Medicinal properties of cereals

The beneficial ingredients listed above are not present in all cereals – they are found only in whole products. Many cereals have healing properties. Wheat promotes growth and well-being, preserves the intestinal flora, strengthens resistance to skin inflammation and regulates digestion. Millet strengthens nails and hair, acts as a natural antibiotic, helps acidify the body. Buckwheat helps strengthen blood vessels, inhibits bleeding, relieves problems with high blood pressure, and also helps with some skin diseases. Corn helps to eliminate kidney stones and alleviates uric acid, and vitamin E, which it contains, among other things, inhibits the aging process. Barley also inhibits the aging process, which also helps relieve rheumatism and sciatica.

Oats help with diseases of the kidneys, bladder, urinary tract, bile and liver. Rye helps prevent the development of diabetes, and rice has a beneficial effect on stomach problems. Harvard research has confirmed the long-known grandmother’s wisdom that eating unprocessed grains has a beneficial effect on a slim figure. Fiber in cereals reduces the absorption of neutral fats (triglycerides) and cholesterol, binds bile acid and slows the absorption of sugar from the gut. Unprocessed grains are slowly digested thanks to fiber and therefore give the body a feeling of satiety that lasts. A School of Public Health study found that women who ate unprocessed grains had lower body weight and belly circumference than those who ate processed grains.

Quinoa supergrain

Recently, quinoa, a cereal native to the South American Andes, has been gaining in popularity. Nutritionists have rediscovered this plant, which was used for food by the ancient Incas, thanks to its exceptional properties. Quinoa contains a lot of protein, even over 20 percent (rice has 7.5), which is much more than any other cereal. In addition, the proteins in quinoa are of high quality as they have many of the amino acids lysine, methionine and cysteine. Quinoa also contains starch, sugars, oil (important linoleic acid), fiber, minerals and vitamins.

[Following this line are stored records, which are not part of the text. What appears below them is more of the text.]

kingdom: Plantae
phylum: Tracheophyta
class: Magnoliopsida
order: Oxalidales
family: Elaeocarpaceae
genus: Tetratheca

It is easily digestible and tastes great. Quinoa beans are cooked in 15 minutes. It is also suitable as a diet for young children and babies. You can prepare quinoa just like risotto or just cook it in salted water.

Cooking cereals

Do not use aluminum or Teflon pans for cooking cereals, as mixing particles can get into the food when mixing. Stainless steel containers and copper and clay containers are best for preparing cereals. Be careful with the latter – some clay pots are painted with inedible and even toxic paints. Check the safety of the clay pot at the time of purchase. Soak the grains before use, if you do not have time, at least rinse them thoroughly with water. Cereals are cooked in water, and the cooking time depends on the individual species. The water in which the cereals are cooked is not salted until it boils. After boiling, lower the temperature and half cover the cooking vessel. Let the cereal stand for a few minutes before serving.